Replying to SlowFourierT198 (#920,926)

Thanks so much for your response! Will take a look.

bimtuckboo t1_j02qida wrote on December 13, 2022 at 5:41 PM

#921,086

Replying to alkaway (#921,037)

No it does not. It simply scales the probabilities to either all be closer to 0.5 or all be further from 0.5

ResponsibilityNo7189 t1_j02t093 wrote on December 13, 2022 at 5:56 PM

#921,211

Replying to alkaway (#921,005)

does note change the order. It will make the prediction less "stark", i.e. instead of .99 and 0.0001 0.002 0.007, you will get something like 0.75, 0.02, 0.04, 0.19 for instance. It is the easiest thing to do, but remember there isn't any "go-to" technique.

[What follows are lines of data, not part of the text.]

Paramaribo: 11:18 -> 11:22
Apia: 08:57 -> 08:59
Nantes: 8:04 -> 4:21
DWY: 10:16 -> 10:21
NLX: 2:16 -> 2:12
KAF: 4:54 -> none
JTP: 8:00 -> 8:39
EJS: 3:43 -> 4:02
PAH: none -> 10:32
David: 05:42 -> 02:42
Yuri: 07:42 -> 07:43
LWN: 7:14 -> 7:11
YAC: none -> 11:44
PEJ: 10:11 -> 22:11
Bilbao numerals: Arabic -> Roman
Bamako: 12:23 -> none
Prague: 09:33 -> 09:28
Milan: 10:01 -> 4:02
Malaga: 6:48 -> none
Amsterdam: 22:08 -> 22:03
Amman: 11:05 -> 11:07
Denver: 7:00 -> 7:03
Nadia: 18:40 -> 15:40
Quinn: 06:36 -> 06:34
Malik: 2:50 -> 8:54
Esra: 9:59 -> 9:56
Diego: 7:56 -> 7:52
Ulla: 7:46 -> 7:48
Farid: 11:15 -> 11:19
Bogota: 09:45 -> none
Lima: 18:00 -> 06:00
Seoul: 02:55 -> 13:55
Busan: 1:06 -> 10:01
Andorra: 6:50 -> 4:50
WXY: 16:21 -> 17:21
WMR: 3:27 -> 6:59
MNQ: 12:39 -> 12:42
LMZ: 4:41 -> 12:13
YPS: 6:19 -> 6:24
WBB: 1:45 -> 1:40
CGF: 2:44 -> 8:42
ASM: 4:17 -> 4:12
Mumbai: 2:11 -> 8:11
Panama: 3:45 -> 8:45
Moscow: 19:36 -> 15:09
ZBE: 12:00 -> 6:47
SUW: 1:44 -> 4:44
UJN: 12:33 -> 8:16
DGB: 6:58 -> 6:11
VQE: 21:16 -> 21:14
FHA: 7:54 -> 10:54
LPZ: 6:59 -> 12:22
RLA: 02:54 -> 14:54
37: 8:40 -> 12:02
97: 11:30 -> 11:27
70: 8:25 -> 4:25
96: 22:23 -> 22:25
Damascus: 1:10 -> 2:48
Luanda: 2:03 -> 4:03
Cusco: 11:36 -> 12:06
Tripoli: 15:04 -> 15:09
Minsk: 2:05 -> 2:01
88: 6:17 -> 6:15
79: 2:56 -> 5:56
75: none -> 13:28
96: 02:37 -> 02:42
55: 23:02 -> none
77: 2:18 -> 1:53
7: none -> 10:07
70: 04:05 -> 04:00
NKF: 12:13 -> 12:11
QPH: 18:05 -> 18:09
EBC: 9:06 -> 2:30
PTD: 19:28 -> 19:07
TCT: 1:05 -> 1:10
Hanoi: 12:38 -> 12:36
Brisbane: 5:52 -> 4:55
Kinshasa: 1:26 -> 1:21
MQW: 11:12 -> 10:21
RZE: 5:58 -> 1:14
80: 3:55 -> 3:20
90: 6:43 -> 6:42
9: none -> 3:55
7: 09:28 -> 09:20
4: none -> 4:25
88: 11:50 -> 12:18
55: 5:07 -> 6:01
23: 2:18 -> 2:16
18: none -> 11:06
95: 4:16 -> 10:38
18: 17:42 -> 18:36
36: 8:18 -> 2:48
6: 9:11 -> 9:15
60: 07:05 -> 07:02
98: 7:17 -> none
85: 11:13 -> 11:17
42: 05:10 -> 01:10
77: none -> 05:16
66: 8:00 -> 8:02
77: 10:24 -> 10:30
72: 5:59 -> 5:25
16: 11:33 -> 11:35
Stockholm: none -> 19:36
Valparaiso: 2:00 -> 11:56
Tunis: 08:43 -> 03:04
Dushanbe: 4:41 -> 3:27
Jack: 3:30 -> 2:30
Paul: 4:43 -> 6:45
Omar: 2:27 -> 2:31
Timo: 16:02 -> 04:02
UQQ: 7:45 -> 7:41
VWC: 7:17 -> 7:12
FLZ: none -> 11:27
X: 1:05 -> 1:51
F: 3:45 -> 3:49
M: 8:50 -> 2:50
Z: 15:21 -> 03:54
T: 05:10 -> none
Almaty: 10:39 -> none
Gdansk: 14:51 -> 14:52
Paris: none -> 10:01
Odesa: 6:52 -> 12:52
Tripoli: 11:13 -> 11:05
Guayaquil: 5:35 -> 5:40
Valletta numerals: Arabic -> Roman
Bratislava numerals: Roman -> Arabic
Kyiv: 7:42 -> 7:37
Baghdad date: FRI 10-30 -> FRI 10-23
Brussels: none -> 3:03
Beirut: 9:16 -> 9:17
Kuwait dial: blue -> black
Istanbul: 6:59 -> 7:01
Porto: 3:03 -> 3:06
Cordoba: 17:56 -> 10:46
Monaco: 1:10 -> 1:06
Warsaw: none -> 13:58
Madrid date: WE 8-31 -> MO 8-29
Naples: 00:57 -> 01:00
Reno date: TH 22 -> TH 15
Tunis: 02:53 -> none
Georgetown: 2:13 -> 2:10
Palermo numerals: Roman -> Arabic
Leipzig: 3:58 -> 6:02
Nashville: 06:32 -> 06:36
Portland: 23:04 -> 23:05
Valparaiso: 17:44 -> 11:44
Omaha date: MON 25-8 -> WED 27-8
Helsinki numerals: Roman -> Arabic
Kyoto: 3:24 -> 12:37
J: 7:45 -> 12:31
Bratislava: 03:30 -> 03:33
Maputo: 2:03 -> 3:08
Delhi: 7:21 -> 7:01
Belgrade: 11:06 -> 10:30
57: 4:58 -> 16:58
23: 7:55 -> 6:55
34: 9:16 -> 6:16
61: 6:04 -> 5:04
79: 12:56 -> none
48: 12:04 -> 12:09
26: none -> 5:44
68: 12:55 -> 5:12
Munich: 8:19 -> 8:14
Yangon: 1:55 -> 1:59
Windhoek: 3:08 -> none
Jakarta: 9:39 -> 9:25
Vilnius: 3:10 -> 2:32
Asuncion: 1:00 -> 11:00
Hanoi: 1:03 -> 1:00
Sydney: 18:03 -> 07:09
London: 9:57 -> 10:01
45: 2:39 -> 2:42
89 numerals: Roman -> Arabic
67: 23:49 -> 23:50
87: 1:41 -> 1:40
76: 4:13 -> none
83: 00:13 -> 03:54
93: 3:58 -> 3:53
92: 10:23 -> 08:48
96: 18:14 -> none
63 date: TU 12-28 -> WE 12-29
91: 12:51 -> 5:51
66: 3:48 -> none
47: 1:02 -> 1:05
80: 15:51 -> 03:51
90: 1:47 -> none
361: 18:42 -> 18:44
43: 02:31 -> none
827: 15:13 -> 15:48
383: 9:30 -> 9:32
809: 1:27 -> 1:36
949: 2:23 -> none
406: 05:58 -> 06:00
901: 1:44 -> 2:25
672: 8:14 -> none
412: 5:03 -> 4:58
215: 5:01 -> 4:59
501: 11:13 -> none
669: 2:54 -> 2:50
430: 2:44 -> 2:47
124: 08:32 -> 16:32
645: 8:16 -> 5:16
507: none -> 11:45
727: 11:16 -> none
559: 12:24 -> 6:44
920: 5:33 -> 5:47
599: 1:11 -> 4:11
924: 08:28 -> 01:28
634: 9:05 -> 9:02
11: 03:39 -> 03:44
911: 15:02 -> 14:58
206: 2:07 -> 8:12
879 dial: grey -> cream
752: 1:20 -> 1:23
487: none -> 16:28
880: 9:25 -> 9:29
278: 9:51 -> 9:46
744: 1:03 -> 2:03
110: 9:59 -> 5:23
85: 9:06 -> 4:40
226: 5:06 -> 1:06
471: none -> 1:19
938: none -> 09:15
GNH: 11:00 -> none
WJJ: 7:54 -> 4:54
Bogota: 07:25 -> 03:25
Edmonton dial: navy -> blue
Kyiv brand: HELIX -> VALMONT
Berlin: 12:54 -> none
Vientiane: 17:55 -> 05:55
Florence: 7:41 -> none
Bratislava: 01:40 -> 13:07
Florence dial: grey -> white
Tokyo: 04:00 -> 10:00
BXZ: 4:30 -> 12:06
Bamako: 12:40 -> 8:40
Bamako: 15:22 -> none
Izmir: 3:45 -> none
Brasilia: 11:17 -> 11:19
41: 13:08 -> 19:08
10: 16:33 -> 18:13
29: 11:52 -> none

Red-Portal t1_j02wvcs wrote on December 13, 2022 at 6:21 PM

#921,422

With deep neural networks, I would say conformal predictions are the best way to get uncertainty estimates.

trajo123 t1_j031wsx wrote on December 13, 2022 at 6:52 PM

#921,697

Replying to alkaway (#920,999)

Perhaps scikit-learn's "Probability calibration" section would be a good place to start. Good luck!

gosnold t1_j036xfj wrote on December 13, 2022 at 7:24 PM

#921,946

Replying to alkaway (#921,001)

Temperature adjustment in the softmax layer is quick and easy

CommunismDoesntWork t1_j03qv7i wrote on December 13, 2022 at 9:24 PM

#922,856

Why do you need probabilities? You'd be better off spending more time on making your model more accurate period, even if it can be confidently wrong sometimes.